Gemächlich, so nimmt es auch Rafael Nadal. Keine Frage: Der an Nummer zwei gesetzte Spanier (gegen Laslo Djere, ATP 56) zählt mit der Weltnummer 1 sowie US-Open-Sieger Dominic Thiem (Ö, ATP 3) und ATP-Finals-Champ Daniil Medwedew (Russ, 4) zu den Top-Favoriten. Wie parat er aber ist, weiss nur er selbst. Zwei Einsätze gegen Griechenland beim ATP Cup sagte Nadal ab, um seinen schmerzenden Rücken zu entlasten. «Es wird besser, reicht aber noch nicht für ein Spiel mit maximaler Intensität», sagt er – kein gutes Omen für viele kommende Best-of-5-Partien.

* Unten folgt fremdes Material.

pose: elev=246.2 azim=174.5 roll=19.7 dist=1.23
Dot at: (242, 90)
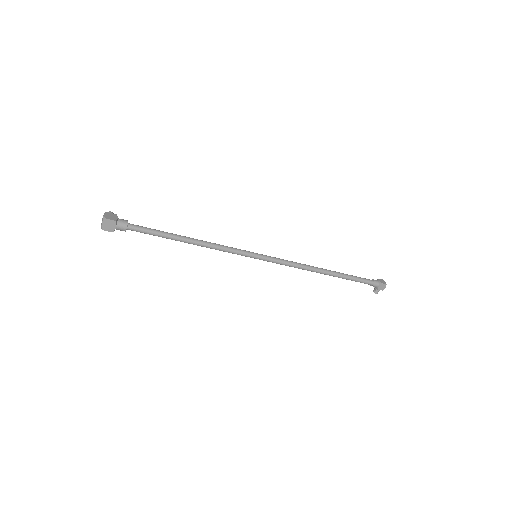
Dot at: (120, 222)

Der Deutsche Alexander Zverev, Griechenlands Stefanos Tsitsipas, der Russe Andrei Rublew oder vielleicht auch Lokalmatador Nick Kyrgios spielen im erweiterten Kreis um den Titel. Dass sie aber mehr als Wundertüten mit Top- oder Flop-Potenzial sind, müssen sie nach wie vor erst noch unter Beweis stellen.
Frauen-Tableau weit offen
Von je her Wundertüten sind im Profitennis des letzten Jahrzehnts die Frauen. Wegen Schulterproblemen erklärte die 23-fache Grand-Slam-Siegerin Serena Williams (39) vor dem Halbfinal beim Vorbereitungsturnier Forfait. Seit sich die Dominanz der US-Tennisqueen etwas gelegt hat, wittern viele andere ihre Chancen.

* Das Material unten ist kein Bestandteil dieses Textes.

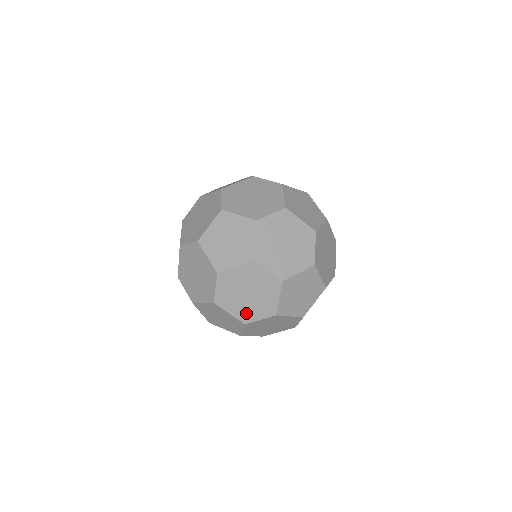
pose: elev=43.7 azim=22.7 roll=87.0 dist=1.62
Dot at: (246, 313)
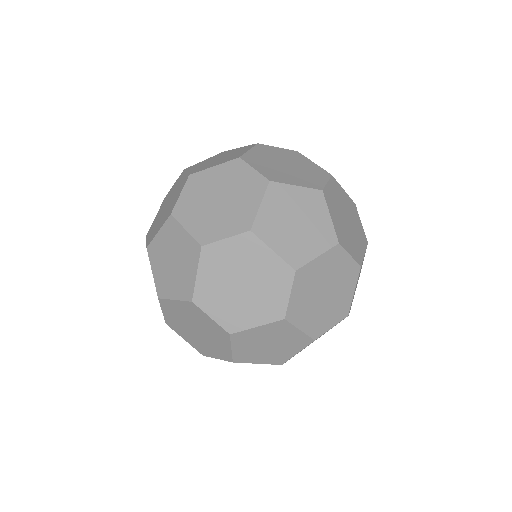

Bei den letzten 15 Major-Turnieren (2017 bis 2020) gab es zwölf verschiedene Siegerinnen. Die drei Top-Klassierten, Australiens Star und Weltnummer 1, Ashleigh Barty, sowie Simona Halep (Rum, 2) und Naomi Osaka (Jap, 3) gelten als Favoritinnen. Titelverteidigerin im Melbourne Park ist Nummer 4 Sofia Kenin (USA) – für einen Nachfolgerinnen-Tipp gibt es kaum Anhaltspunkte.

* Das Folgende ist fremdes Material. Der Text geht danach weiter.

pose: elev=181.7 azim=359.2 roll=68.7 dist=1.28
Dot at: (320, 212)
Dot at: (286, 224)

Ein Covid-Fall und alles kann vorbei sein
Noch unberechenbarer ist weiterhin auch das Covid-19-Virus. Erst recht, sollte es sich auch im Staate Victoria in mutierter Variante einnisten. Dies dürfte die grösste Sorge von Turnierdirektor Craig Tiley (59) sein, der seinen Mega-Anlass fest entschlossen und mit 30000 Zuschauern täglich durchpauken will. Spätestens nachdem ein Angestellter eines Spielerhotels infiziert, der Spielbetrieb am Donnerstag einen Tag eingestellt und sämtliche Betroffenen erneut getestet wurden, ist klar: Ein neuer Fall genügt und die ganze Herrlichkeit ist schnell vorbei. Das ganze Australian Open ist eine Wundertüte.